Özer de uzun süreli dijital temasın, kişinin yeni bir yaşam düzeni kurmasını geciktirebileceğini dile getiriyor. Sanal temas arttıkça, gerçeklik ile dijital dünya arasındaki sınırların giderek silikleşebileceğine dikkat çekiyor.

Bir kez daha duysam” isteği

Dr. Öğr. Üyesi Pelinsu Bulut Özer

Yapay zekâ ile oluşturulan dijital avatarlarla sohbet etmenin, davranışsal bağımlılığa dönüşme potansiyeli taşıdığı belirtiliyor. Özellikle yoğun özlem yaşayan bireylerde bu riskin daha güçlü olduğu ifade ediliyor.

Pelinsu Özer, bu bağımlılık döngüsünün diğer davranışsal bağımlılıklara benzer şekilde işlediğini belirterek, kısa süreli rahatlamanın kişiyi tekrar tekrar aynı uygulamaya yöneltebildiğini söylüyor.
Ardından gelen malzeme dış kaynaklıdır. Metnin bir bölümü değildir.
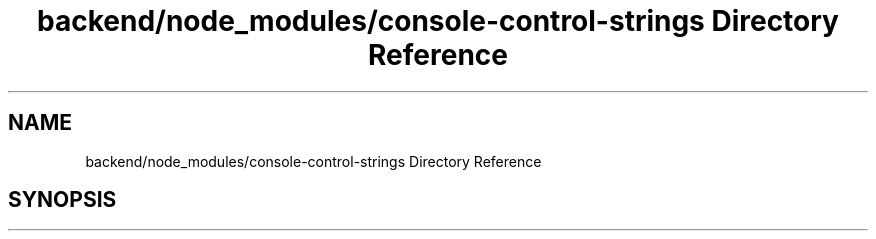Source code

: .TH "backend/node_modules/console-control-strings Directory Reference" 3 "My Project" \" -*- nroff -*-
.ad l
.nh
.SH NAME
backend/node_modules/console-control-strings Directory Reference
.SH SYNOPSIS
.br
.PP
Nurgül Yavuzer ise dijital temasın zamanla bir alışkanlığa, hatta nevrotik bir döngüye dönüşebileceğini vurguluyor ve bu örüntünün alkol bağımlılığına benzer bir işleyiş gösterebileceğini ifade ediyor.

Uzak durmak mı, kontrollü kullanmak mı?

Bu alanda henüz standart bir klinik kılavuz yok. Ancak uzmanlar genel bir prensipte hemfikir: Uzmanlar, yasın erken dönemlerinde bu teknolojilerden uzak durulmasını öneriyor. Yine de kullanım tamamen yasaklanmamalı. Ekin Emiral, danışanı yasaklamak yerine, bu etkileşimin ruhsal işlevinin anlaşılmasını öneriyor. Kişinin bu teması neden tercih ettiğini anlamanın daha işe yarar bir yaklaşım olduğunu belirten Emiral, “Kişi bu uygulamayı hangi duygu ile açıyor? Bu temas neyi dolduruyor?” sorusunu yanıtlamanın önemli olduğunu düşünüyor.

Uzmanlar ayrıca eğer kullanılacaksa da süre ve yoğunluğun dikkatle sınırlanması gerektiğini de vurguluyor. Pelinsu Bulut Özer özellikle bağımlılık geçmişi olan kişilerde dijital avatarların daha büyük risk taşıdığını belirtiyor.